Cohere quantized local checkpoints

Cohere Transcribe can be loaded from local MLX-converted checkpoints, including 8-bit and 4-bit variants. To generate these variants explicitly, use --q-bits 8 or --q-bits 4 together with --quantize.

8-bit: python -m mlx_audio.convert --model-domain stt --quantize --q-bits 8
4-bit: python -m mlx_audio.convert --model-domain stt --quantize --q-bits 4

You can also pass --q-group-size to control the quantization group size when needed.

Unified API¶

All STT models share the same loading interface:

PythonCLI

from mlx_audio.stt import load

model = load("mlx-community/whisper-large-v3-turbo-asr-fp16")
result = model.generate("audio.wav")
print(result.text)

mlx_audio.stt.generate \
  --model mlx-community/whisper-large-v3-turbo-asr-fp16 \
  --audio audio.wav \
  --verbose

Choosing a model

Best multilingual coverage: Whisper (99+ languages) or MMS (1000+ languages)

● ● ●

- Assignment:
Please copy the speech-to-text docs starting at "Unified API¶" and ending at "print(result.text)", swapping "interface" for "method". The items below this line come from a separate source.

● ● ●

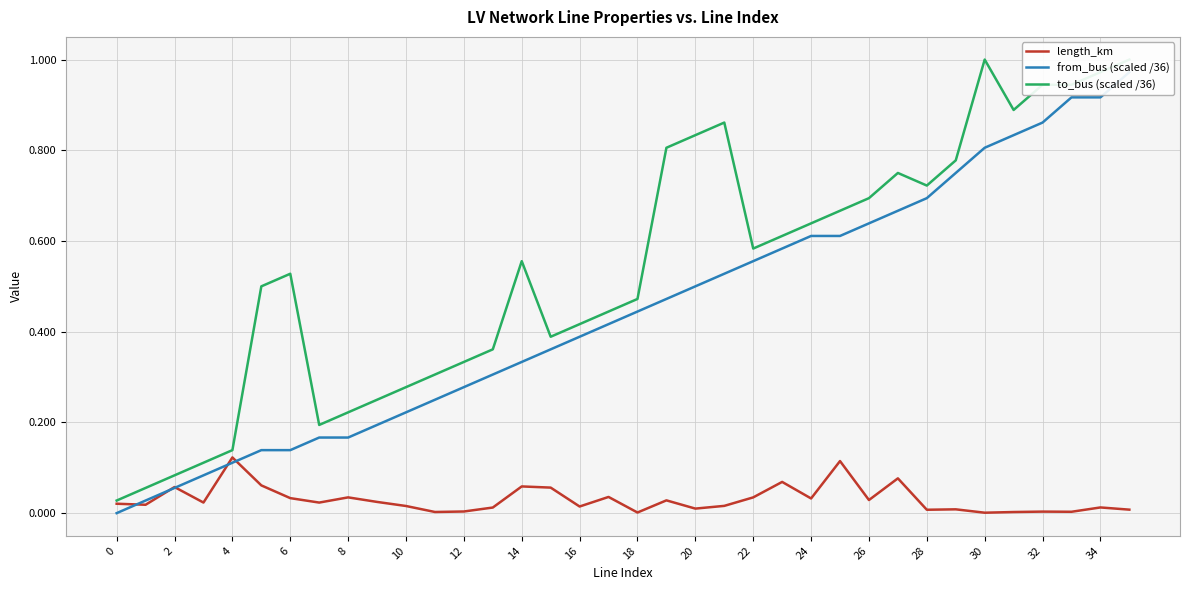

Reading left to right, list all the values displayed in this chart.

length_km: 0.0	0.0	0.1	0.0	0.1	0.1	0.0	0.0	0.0	0.0	0.0	0.0	0.0	0.0	0.1	0.1	0.0	0.0	0.0	0.0	0.0	0.0	0.0	0.1	0.0	0.1	0.0	0.1	0.0	0.0	0.0	0.0	0.0	0.0	0.0	0.0
from_bus (scaled /36): 0.0	0.0	0.1	0.1	0.1	0.1	0.1	0.2	0.2	0.2	0.2	0.2	0.3	0.3	0.3	0.4	0.4	0.4	0.4	0.5	0.5	0.5	0.6	0.6	0.6	0.6	0.6	0.7	0.7	0.8	0.8	0.8	0.9	0.9	0.9	1.0
to_bus (scaled /36): 0.0	0.1	0.1	0.1	0.1	0.5	0.5	0.2	0.2	0.2	0.3	0.3	0.3	0.4	0.6	0.4	0.4	0.4	0.5	0.8	0.8	0.9	0.6	0.6	0.6	0.7	0.7	0.8	0.7	0.8	1.0	0.9	0.9	0.9	1.0	1.0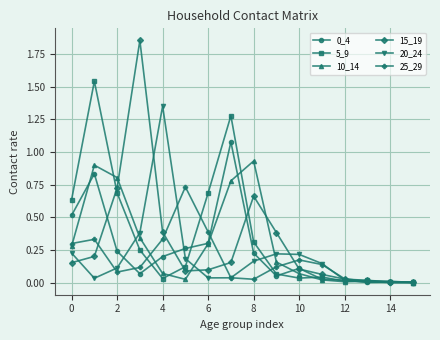

Which series has the widest spread of values?

15_19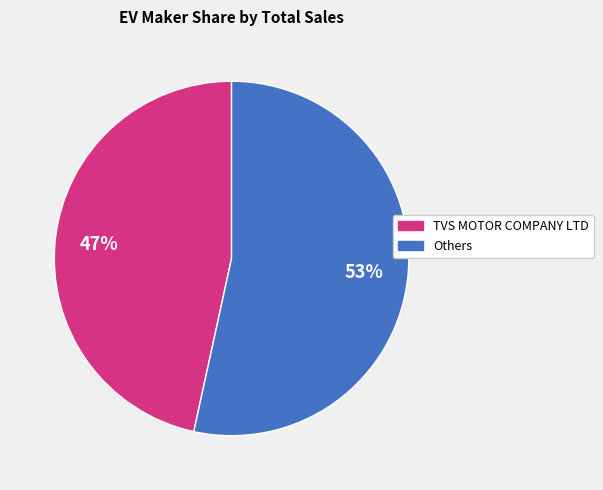

Count the number of slices in the pie.

2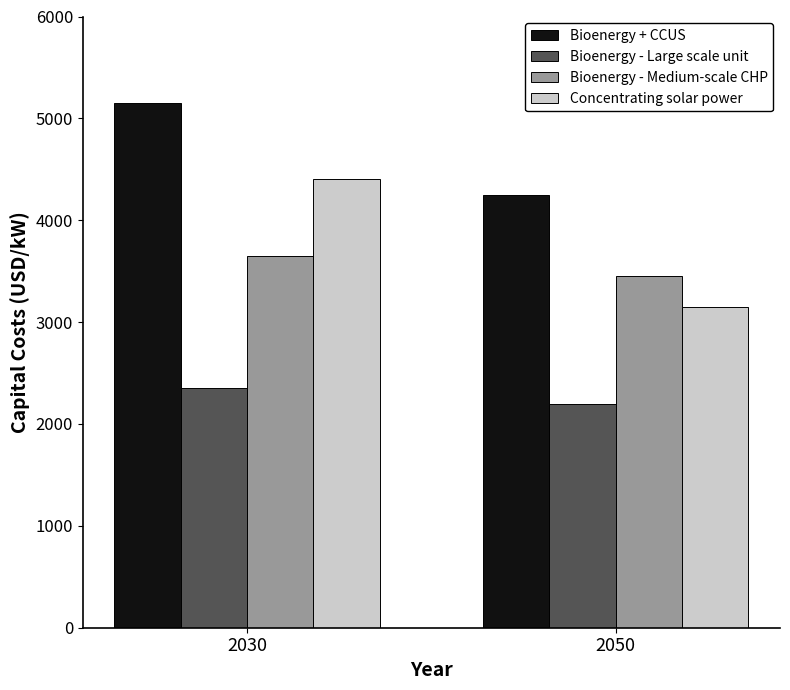

Read the Bioenergy + CCUS value at 2030.

5150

● ● ●

- Result:
Unified API¶

All STT models share the same loading method:

PythonCLI

from mlx_audio.stt import load

model = load("mlx-community/whisper-large-v3-turbo-asr-fp16")
result = model.generate("audio.wav")
print(result.text)